Put the pre-treated sintered NdFeB substrate into the stirring Zn-Al paint and let it stand for 5-30s; after taking it out, let it stand for 1 min until the Zn-Al paint on the surface of the dipped NdFeB substrate flows evenly. Flat and no Zn-Al coating dripping, put it in an oven at 70～100℃ to preheat for 5～20min, and cure at 260～320℃ for 5～35min to complete the coating, preheating and curing process of the prepared coating; take out; naturally Or after artificially accelerated cooling, repeat the coating, preheating, and curing process three times to obtain a Zn-Al coating based on sintered NdFeB.

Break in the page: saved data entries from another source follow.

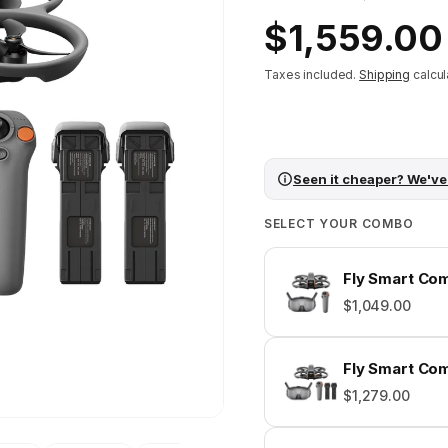
Regular
$1,559.00
price
Taxes included.
Shipping
calcul
Seen it cheaper? We've
SELECT YOUR COMBO
Fly Smart Com
$1,049.00
Fly Smart Com
$1,279.00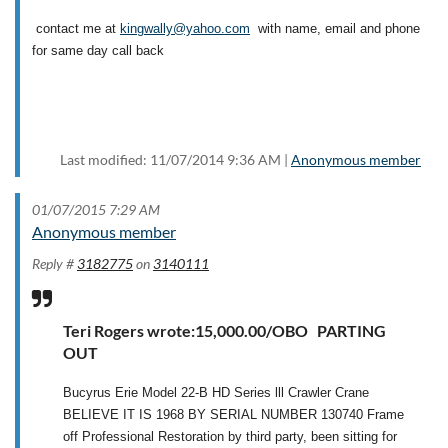
contact me at
kingwally@yahoo.com
with name, email and phone
for same day call back
Last modified: 11/07/2014 9:36 AM |
Anonymous member
01/07/2015 7:29 AM
Anonymous member
Reply #
3182775
on
3140111
Teri Rogers wrote:15,000.00/OBO PARTING
OUT
Bucyrus Erie Model 22-B HD Series lll Crawler Crane
BELIEVE IT IS 1968 BY SERIAL NUMBER 130740 Frame
off Professional Restoration by third party, been sitting for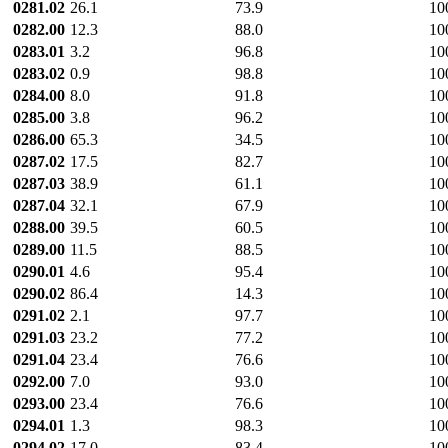
0281.02
26.1
73.9
10
0282.00
12.3
88.0
10
0283.01
3.2
96.8
10
0283.02
0.9
98.8
10
0284.00
8.0
91.8
10
0285.00
3.8
96.2
10
0286.00
65.3
34.5
10
0287.02
17.5
82.7
10
0287.03
38.9
61.1
10
0287.04
32.1
67.9
10
0288.00
39.5
60.5
10
0289.00
11.5
88.5
10
0290.01
4.6
95.4
10
0290.02
86.4
14.3
10
0291.02
2.1
97.7
10
0291.03
23.2
77.2
10
0291.04
23.4
76.6
10
0292.00
7.0
93.0
10
0293.00
23.4
76.6
10
0294.01
1.3
98.3
10
0294.02
17.0
83.4
10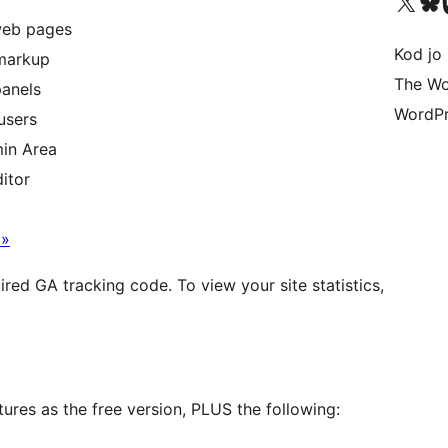
Visit our X (formerly 
Visit ou
Vi
web pages
Kod jo 
 markup
The Wo
panels
WordPr
users
min Area
itor
 »
uired GA tracking code. To view your site statistics,
ures as the free version, PLUS the following: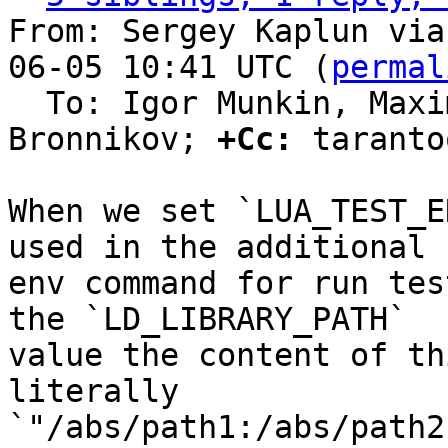
From: Sergey Kaplun via
06-05 10:41 UTC (
permal
  To: Igor Munkin, Maxim Kokryashkin, Sergey 
Bronnikov; 
+Cc:
 taranto
When we set `LUA_TEST_E
used in the additional

env command for run tes
the `LD_LIBRARY_PATH`

value the content of th
literally

`"/abs/path1:/abs/path2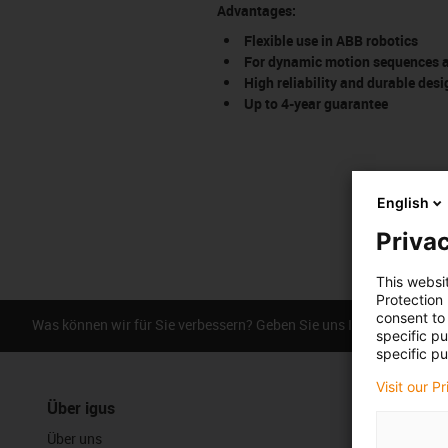
Advantages:
Flexible use in ABB robotics
For dynamic motion sequences an
High reliability and durable desi
Up to 4-year guarantee
English
Privac
This websi
Protection
consent to 
Was können wir für Sie verbessern? Geben Sie uns Ihr Feedback.
specific p
specific pu
Visit our P
Über igus
Über uns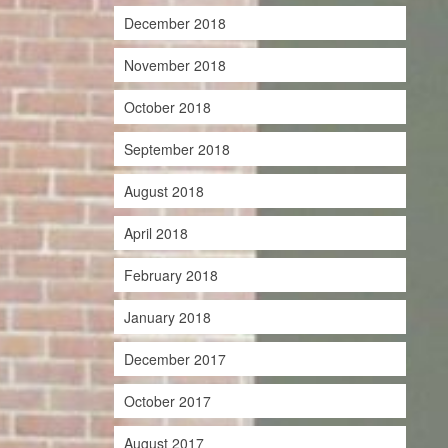
December 2018
November 2018
October 2018
September 2018
August 2018
April 2018
February 2018
January 2018
December 2017
October 2017
August 2017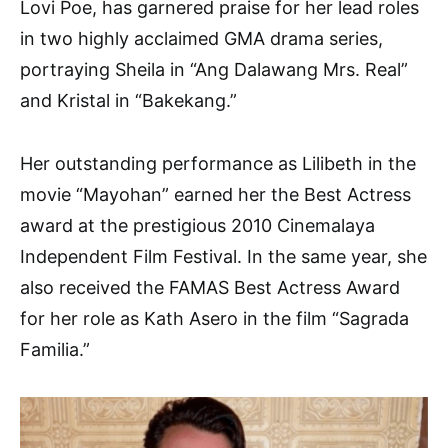
Lovi Poe, has garnered praise for her lead roles
in two highly acclaimed GMA drama series,
portraying Sheila in “Ang Dalawang Mrs. Real”
and Kristal in “Bakekang.”
Her outstanding performance as Lilibeth in the
movie “Mayohan” earned her the Best Actress
award at the prestigious 2010 Cinemalaya
Independent Film Festival. In the same year, she
also received the FAMAS Best Actress Award
for her role as Kath Asero in the film “Sagrada
Familia.”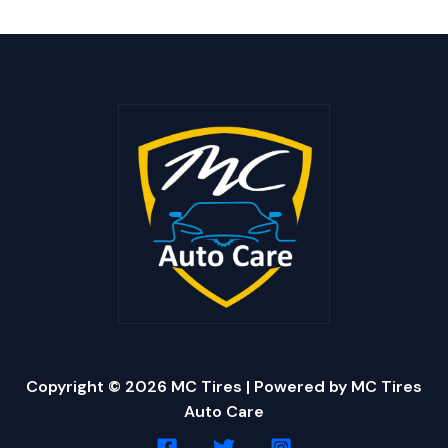
Copyright © 2026 MC Tires | Powered by MC Tires
Auto Care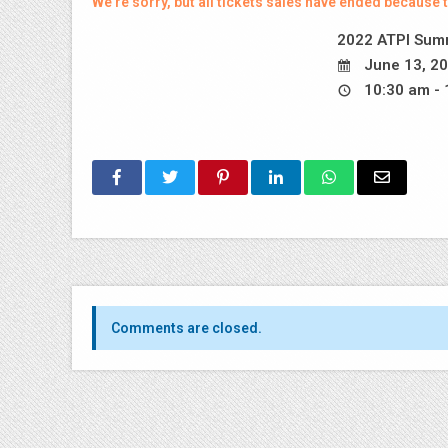
We're sorry, but all tickets sales have ended because t
2022 ATPI Summ
June 13, 20
10:30 am - 
Comments are closed.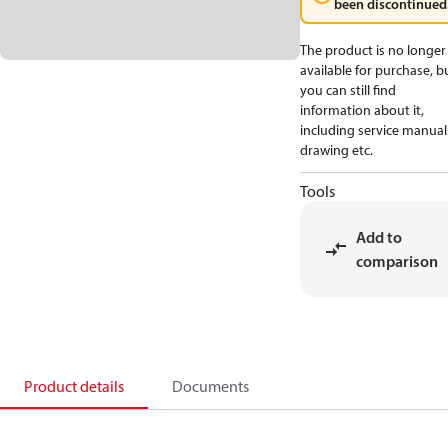
been discontinued
The product is no longer
available for purchase, b
you can still find
information about it,
including service manual
drawing etc.
Tools
Add to
comparison
Product details
Documents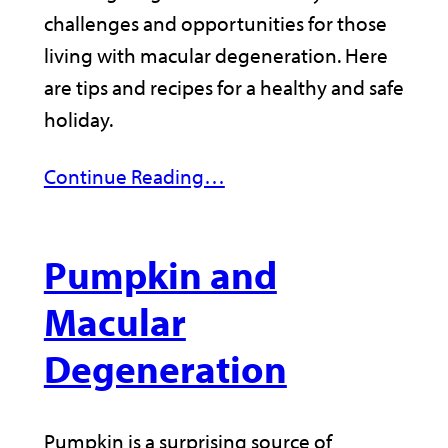
challenges and opportunities for those
living with macular degeneration. Here
are tips and recipes for a healthy and safe
holiday.
Continue Reading…
Pumpkin and
Macular
Degeneration
Pumpkin is a surprising source of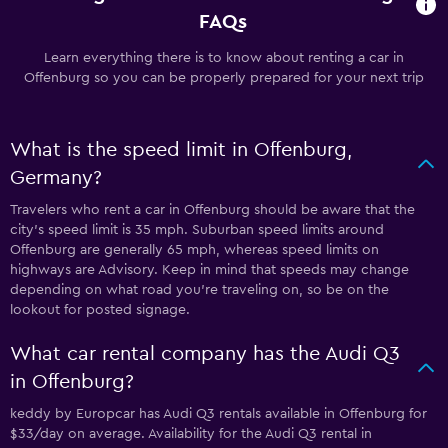
FAQs
Learn everything there is to know about renting a car in
Offenburg so you can be properly prepared for your next trip
What is the speed limit in Offenburg,
Germany?
Travelers who rent a car in Offenburg should be aware that the
city’s speed limit is 35 mph. Suburban speed limits around
Offenburg are generally 65 mph, whereas speed limits on
highways are Advisory. Keep in mind that speeds may change
depending on what road you’re traveling on, so be on the
lookout for posted signage.
What car rental company has the Audi Q3
in Offenburg?
keddy by Europcar has Audi Q3 rentals available in Offenburg for
$33/day on average. Availability for the Audi Q3 rental in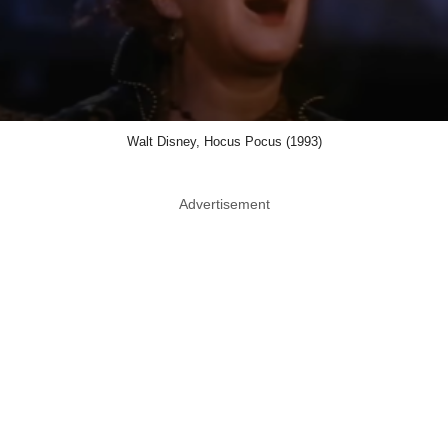
Walt Disney, Hocus Pocus (1993)
Advertisement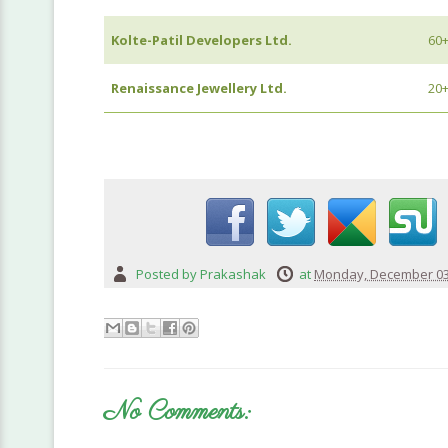
Kolte-Patil Developers Ltd.
60
Renaissance Jewellery Ltd.
20
Posted by
Prakashak
at
Monday, December 03
No Comments: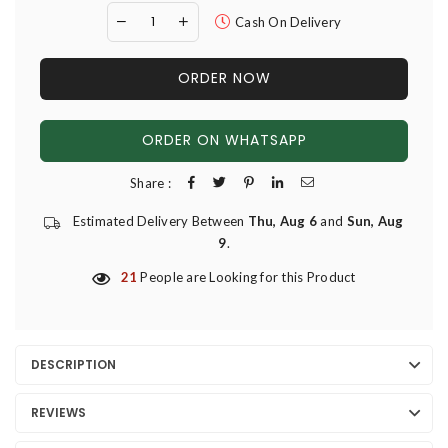
Cash On Delivery
ORDER NOW
ORDER ON WHATSAPP
Share :
Estimated Delivery Between
Thu, Aug 6
and
Sun, Aug
9
.
21
People are Looking for this Product
DESCRIPTION
REVIEWS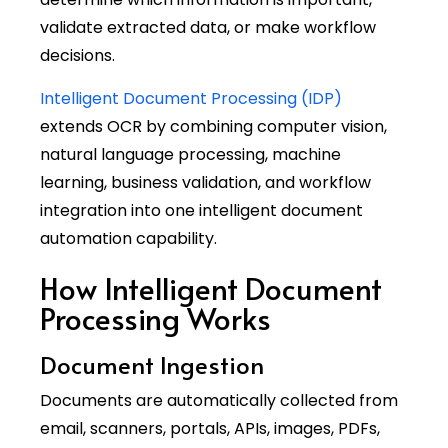
validate extracted data, or make workflow
decisions.
Intelligent Document Processing (IDP)
extends OCR by combining computer vision,
natural language processing, machine
learning, business validation, and workflow
integration into one intelligent document
automation capability.
How Intelligent Document
Processing Works
Document Ingestion
Documents are automatically collected from
email, scanners, portals, APIs, images, PDFs,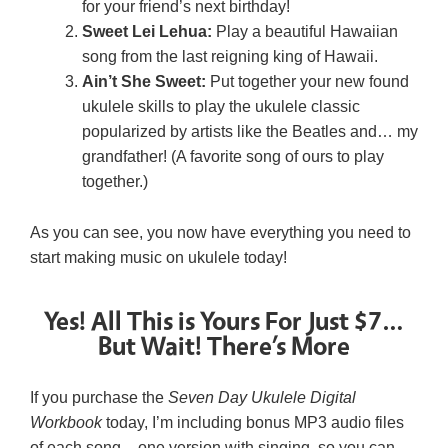
for your friend’s next birthday!
Sweet Lei Lehua:
Play a beautiful Hawaiian
song from the last reigning king of Hawaii.
Ain’t She Sweet:
Put together your new found
ukulele skills to play the ukulele classic
popularized by artists like the Beatles and… my
grandfather! (A favorite song of ours to play
together.)
As you can see, you now have everything you need to
start making music on ukulele today!
Yes! All This is Yours For Just $7…
But Wait! There’s More
If you purchase the
Seven Day Ukulele Digital
Workbook
today, I’m including bonus MP3 audio files
of each song – one version with singing, so you can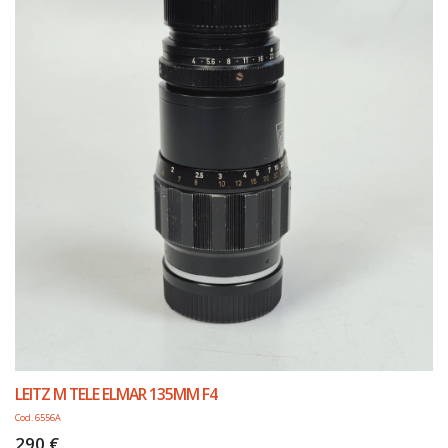
LEITZ M TELE ELMAR 135MM F4
Cod. 6556A
290 €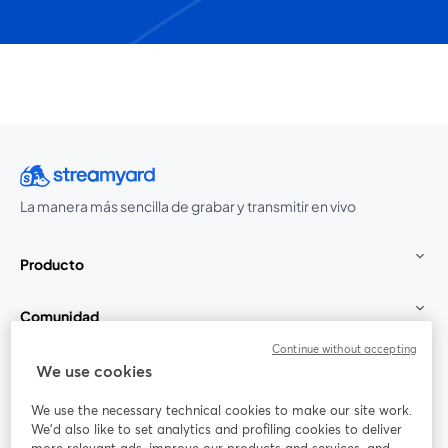
La manera más sencilla de grabar y transmitir en vivo
Producto
Comunidad
Continue without accepting
StreamYard para
We use cookies
We use the necessary technical cookies to make our site work.
Únete a nosotros
We'd also like to set analytics and profiling cookies to deliver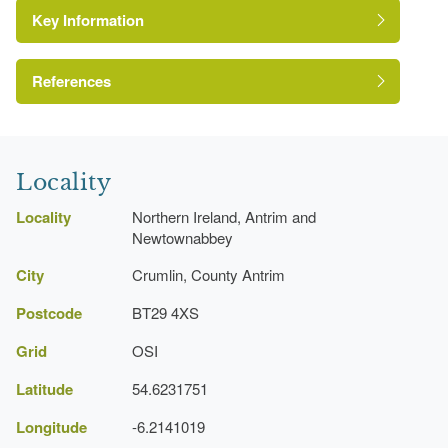
Key Information
Environment and Heritage Service of Northern
Ireland Heritage Gardens Inventory
Reference:
References
Register of Parks, Gardens and Demesnes of
Special Historic Interest, Northern Ireland
Locality
Locality
Northern Ireland, Antrim and
Newtownabbey
City
Crumlin, County Antrim
Postcode
BT29 4XS
Grid
OSI
Latitude
54.6231751
Longitude
-6.2141019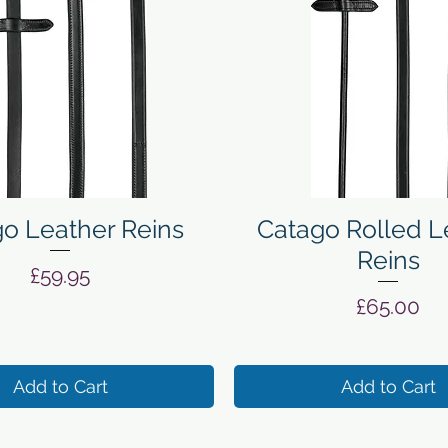
Quick View
Quick View
o Leather Reins
Catago Rolled L
Reins
Price
£59.95
Price
£65.00
Add to Cart
Add to Cart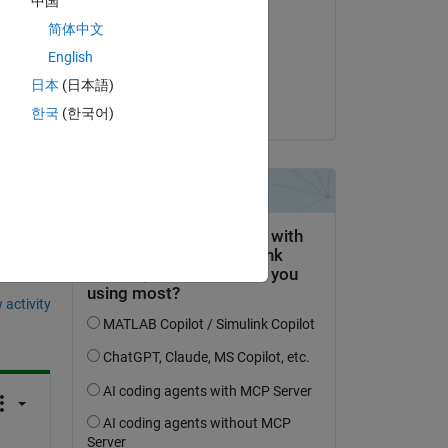
中国
Matt J
简体中文
on 8 Jan 2023
English
Accepted:
日本
(日本語)
Matt J
한국
(한국어)
question.
 activity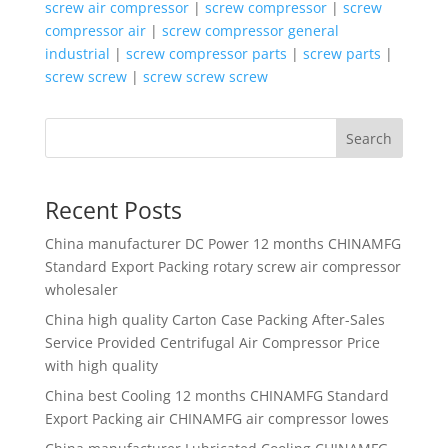
screw air compressor
|
screw compressor
|
screw
compressor air
|
screw compressor general
industrial
|
screw compressor parts
|
screw parts
|
screw screw
|
screw screw screw
Search
Recent Posts
China manufacturer
DC Power 12 months CHINAMFG
Standard Export Packing rotary screw air compressor
wholesaler
China high quality
Carton Case Packing After-Sales
Service Provided Centrifugal Air Compressor Price
with high quality
China best
Cooling 12 months CHINAMFG Standard
Export Packing air CHINAMFG air compressor lowes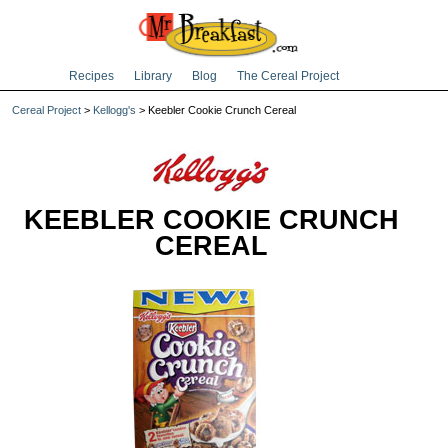
Recipes
Library
Blog
The Cereal Project
Cereal Project
>
Kellogg's
> Keebler Cookie Crunch Cereal
KEEBLER COOKIE CRUNCH
CEREAL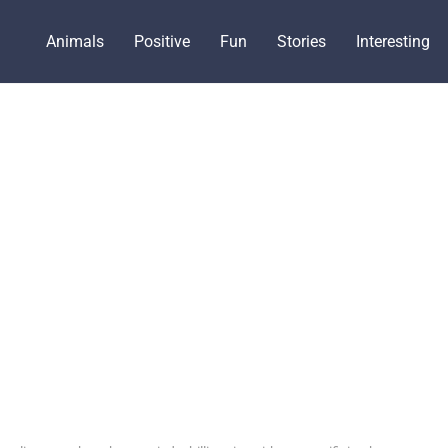
Animals
Positive
Fun
Stories
Interesting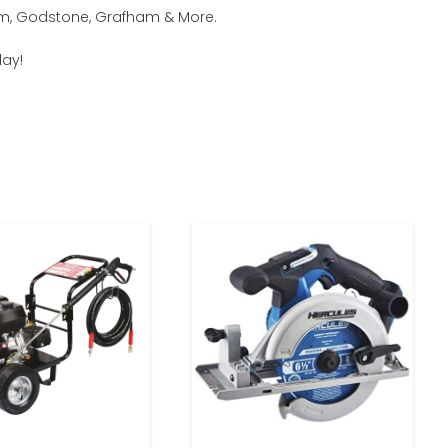
ham, Godstone, Grafham & More.
day!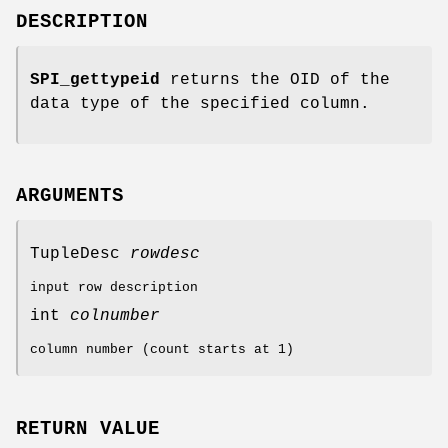
DESCRIPTION
SPI_gettypeid
returns the OID of the
data type of the specified column.
ARGUMENTS
TupleDesc
rowdesc
input row description
int
colnumber
column number (count starts at 1)
RETURN VALUE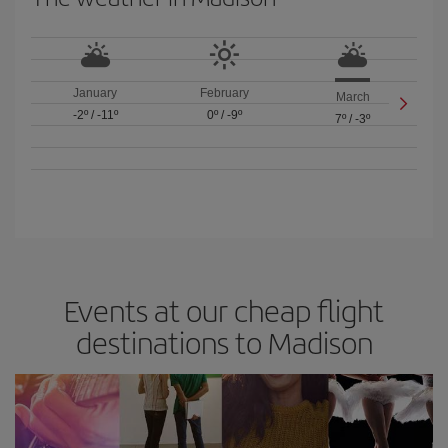
January
February
March
-2º
/
-11º
0º
/
-9º
7º
/
-3º
Events at our cheap flight
destinations to Madison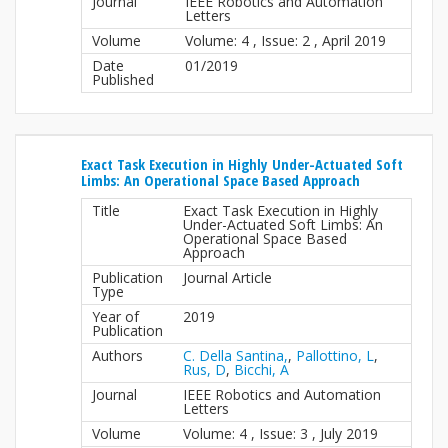
Journal
IEEE Robotics and Automation
Letters
Volume
Volume: 4 , Issue: 2 , April 2019
Date
01/2019
Published
Exact Task Execution in Highly Under-Actuated Soft
Limbs: An Operational Space Based Approach
Title
Exact Task Execution in Highly
Under-Actuated Soft Limbs: An
Operational Space Based
Approach
Publication
Journal Article
Type
Year of
2019
Publication
Authors
C. Della Santina,
,
Pallottino, L
,
Rus, D
,
Bicchi, A
Journal
IEEE Robotics and Automation
Letters
Volume
Volume: 4 , Issue: 3 , July 2019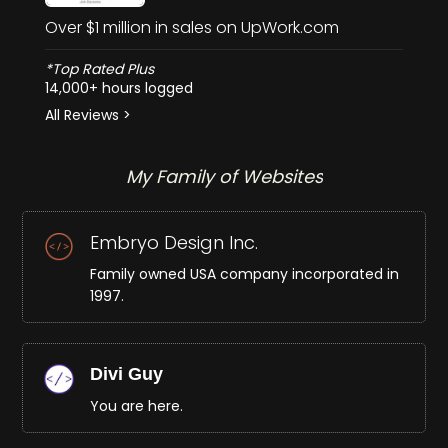
Over $1 million in sales on UpWork.com
*Top Rated Plus
14,000+ hours logged
All Reviews >
My Family of Websites
Embryo Design Inc.
Family owned USA company incorporated in
1997.
Divi Guy
You are here.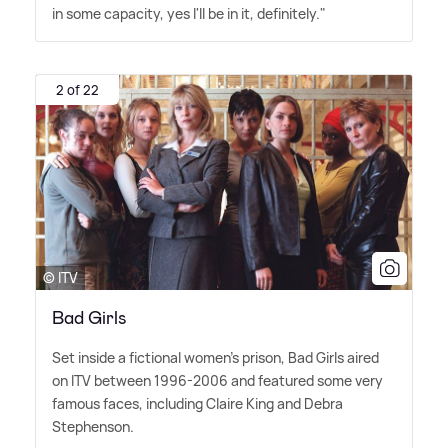
in some capacity, yes I'll be in it, definitely."
2 of 22
© ITV
Bad Girls
Set inside a fictional women's prison, Bad Girls aired
on ITV between 1996-2006 and featured some very
famous faces, including Claire King and Debra
Stephenson.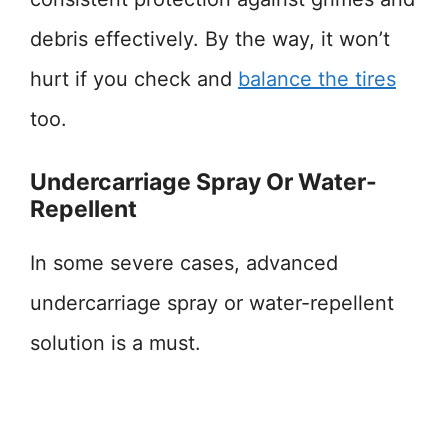
debris effectively. By the way, it won’t
hurt if you check and
balance the tires
too.
Undercarriage Spray Or Water-
Repellent
In some severe cases, advanced
undercarriage spray or water-repellent
solution is a must.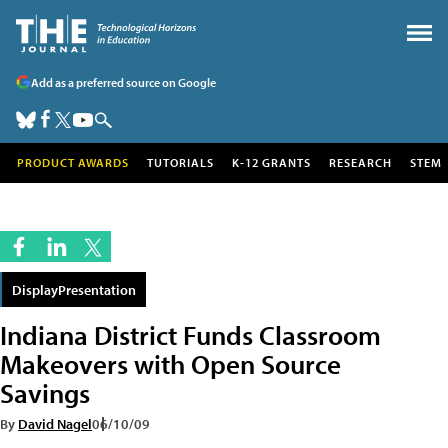
Add as a preferred source on Google
PRODUCT AWARDS
TUTORIALS
K-12 GRANTS
RESEARCH
STEM
DisplayPresentation
Indiana District Funds Classroom
Makeovers with Open Source
Savings
By
David Nagel
06/10/09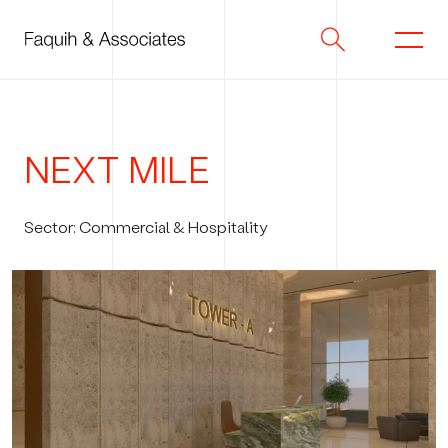
Skip
to
content
NEXT
MILE
Sector: Commercial & Hospitality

6. the method for preparing the Zn-Al coating with sintered neodymium iron boron as matrix as claimed in claim 5, is characterized in that, when described preparing each component:

Ⅰ Preparation of component A:

Weigh the various materials in the A component according to the proportion; put the weighed Zn powder, dispersant, emulsifier and γ-(2,3-glycidoxy)propyltrimethoxysilane into the beaker in turn inside, and add one material and stir evenly before adding the next material; Zn powder, dispersant, emulsifier and γ-(2,3-glycidoxy)propyltrimethoxysilane powder are all added and stirred for 5 ～30min; add Al powder to the beaker and stir for 5～30min, add deionized water and stir for 1～6h; in the stirring after adding deionized water, if bubbles appear in the mixture, add 0.1～0.5 parts by weight of defoamer ; If there are no bubbles in the mixture, then there is no need to add the defoamer; Component A is obtained, for subsequent use;

Ⅱ Preparation of component B:

Weigh the various materials in the B component according to the proportion;

Add the weighed γ-(2,3-glycidoxy)propyltrimethoxysilane and methanol into the beaker, stir at a speed of 400r/min for 5-30min, add deionized water and stir for 1-6h, spare;

Ⅲ Preparation of C component:

Weigh the various materials in the C component according to the proportion; add the weighed sodium phosphomolybdate and deionized water into the beaker, and heat it in a water bath for 2 to 10 hours; the temperature of the water bath is 20 to 70 ° C, for use;

Ⅳ Preparation of D component:

Weigh the various materials in the D component according to the proportion; add the weighed hydroxyethyl cellulose and deionized water into the beaker, and stir at 300-400 r/min for 1-6 hours to obtain hydroxyethyl cellulose Slurry; reserve.

7. the method for preparing the Zn-Al coating of matrix with sintered NdFeB as claimed in claim 5, is characterized in that, the cleaning in described matrix material pretreatment is to use rust-removing water 30 for the matrix material after grinding. Ultrasonic cleaning at ~70°C for 5 to 20 minutes, ultrasonic cleaning with acetone or absolute ethanol for 3 minutes to 15 minutes, rinsed with deionized water, and air-dried.